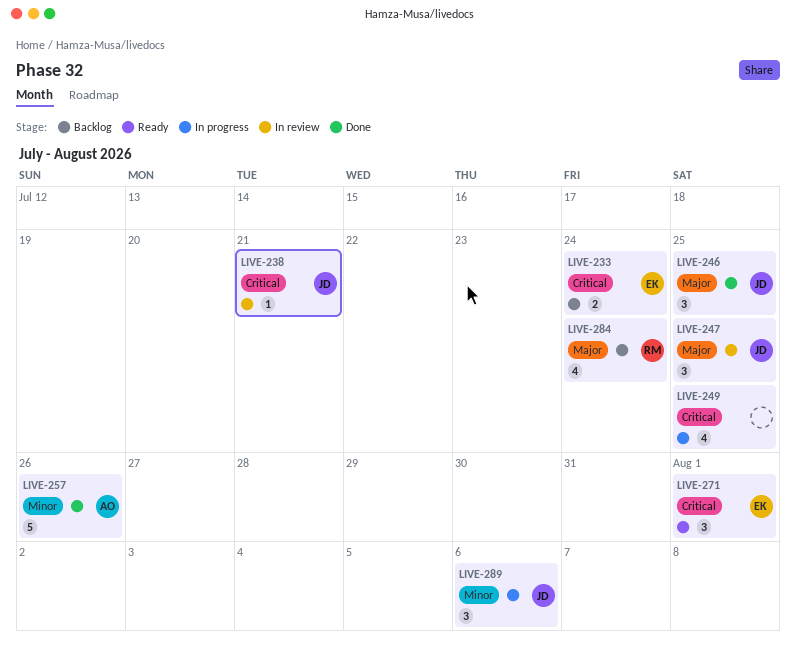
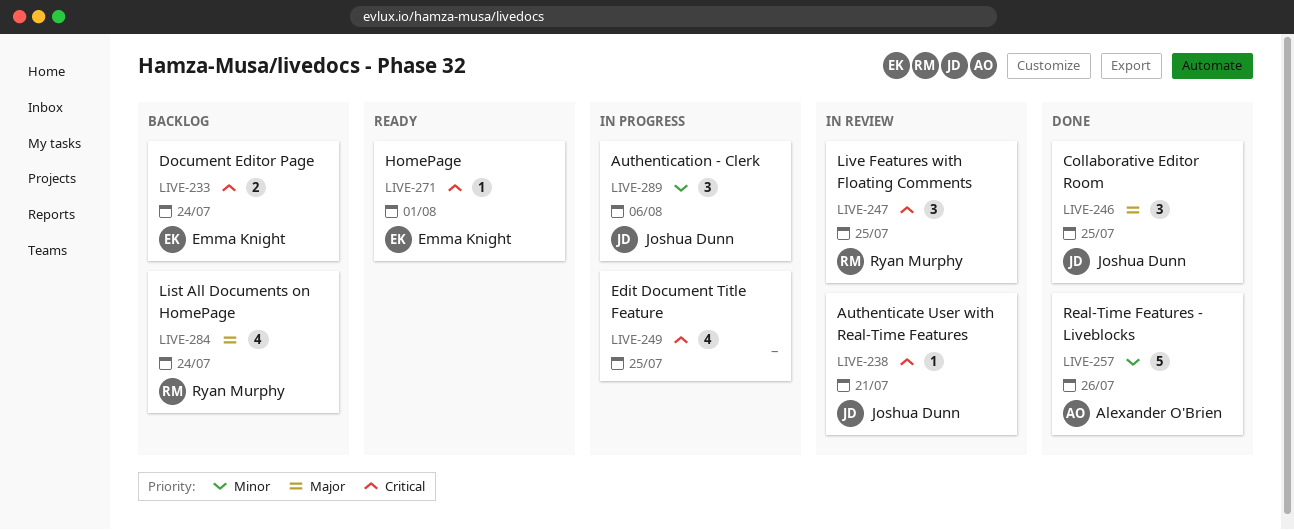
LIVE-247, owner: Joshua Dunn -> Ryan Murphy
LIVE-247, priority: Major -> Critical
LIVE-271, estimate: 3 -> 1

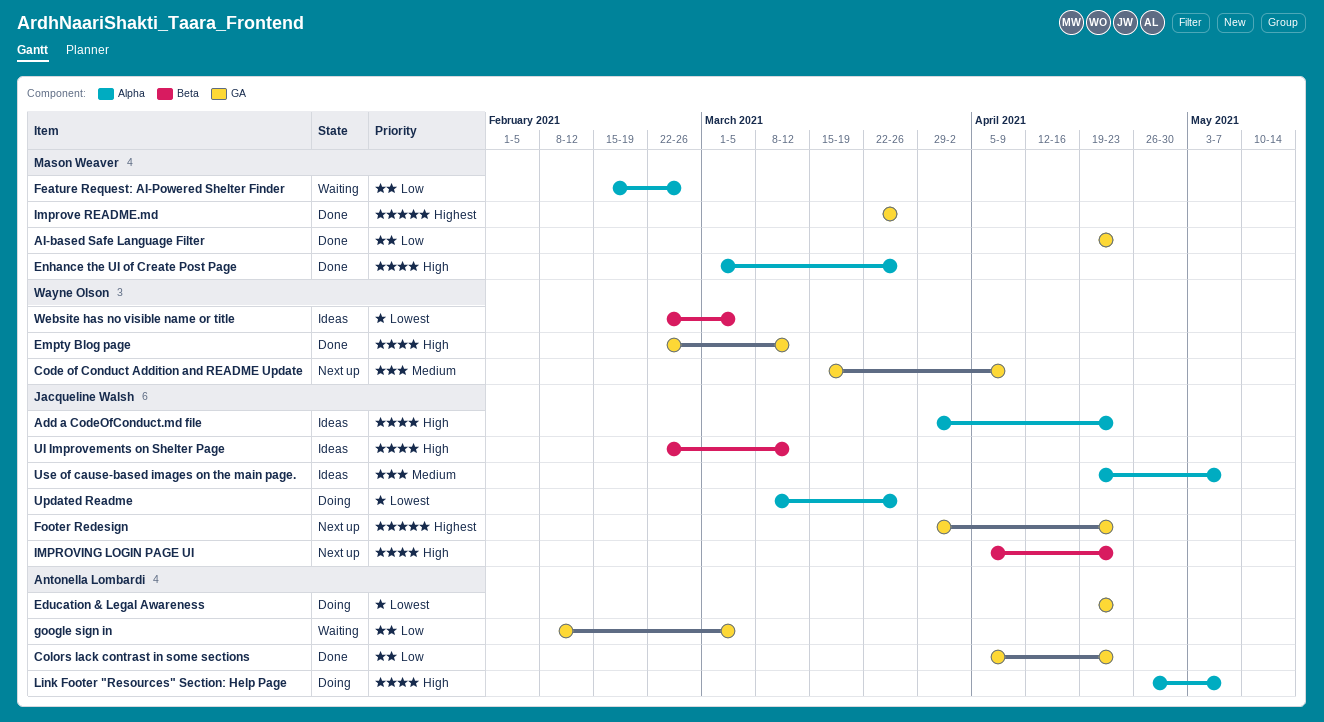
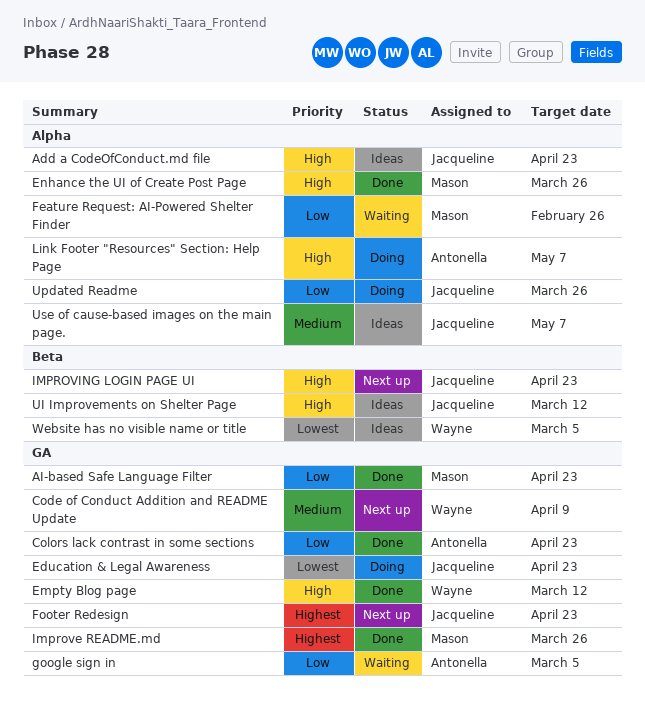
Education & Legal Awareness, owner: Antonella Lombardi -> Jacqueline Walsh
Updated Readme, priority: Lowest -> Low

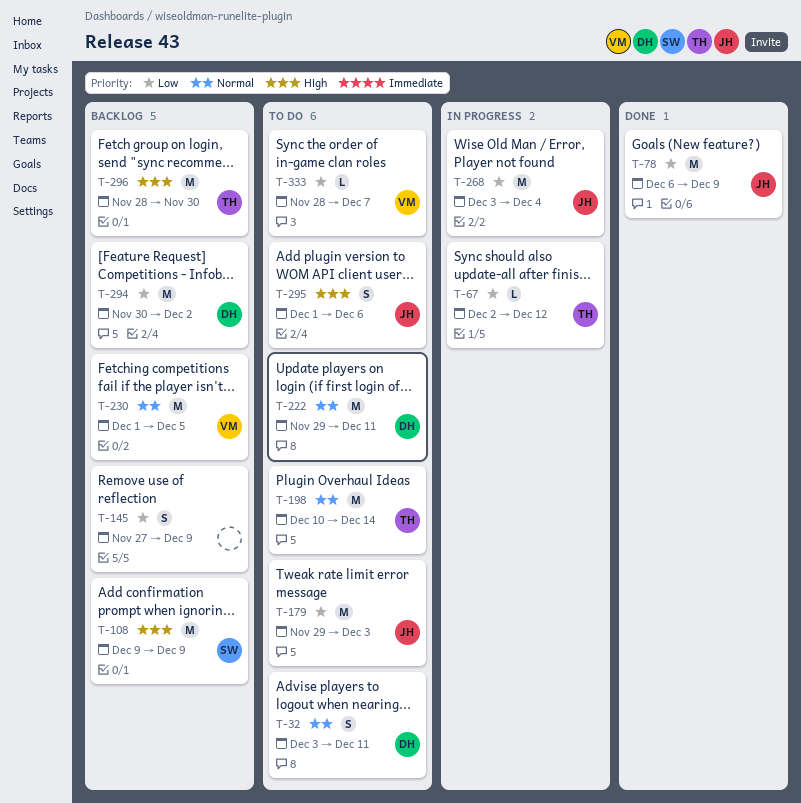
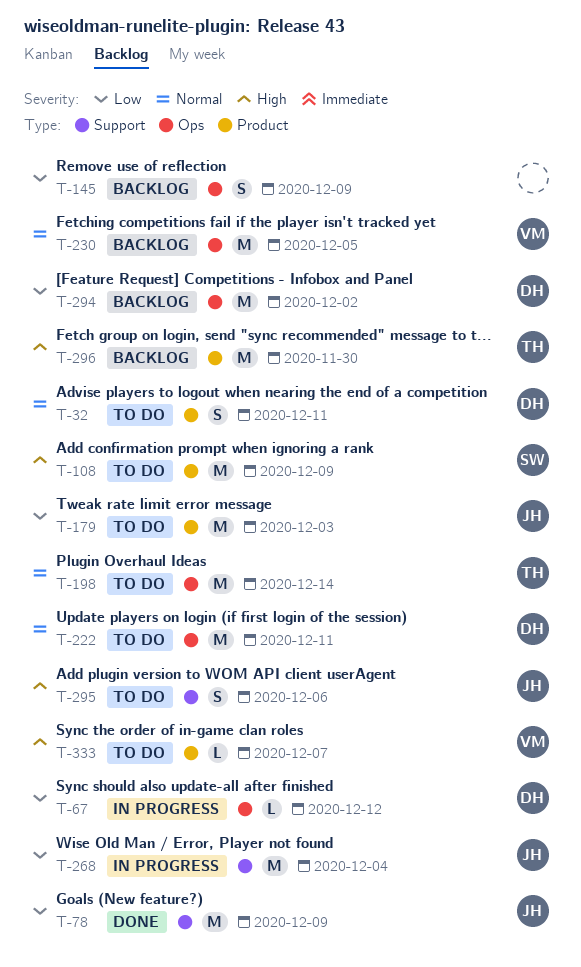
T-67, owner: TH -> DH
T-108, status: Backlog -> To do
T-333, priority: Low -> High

▶ [What is being asked]: No picture belongs in the answer; the rest of the records must be repeated exactly.

▶ [Answer section]:
LIVE-247, owner: Joshua Dunn -> Ryan Murphy
LIVE-247, priority: Major -> Critical
LIVE-271, estimate: 3 -> 1

Education & Legal Awareness, owner: Antonella Lombardi -> Jacqueline Walsh
Updated Readme, priority: Lowest -> Low

T-67, owner: TH -> DH
T-108, status: Backlog -> To do
T-333, priority: Low -> High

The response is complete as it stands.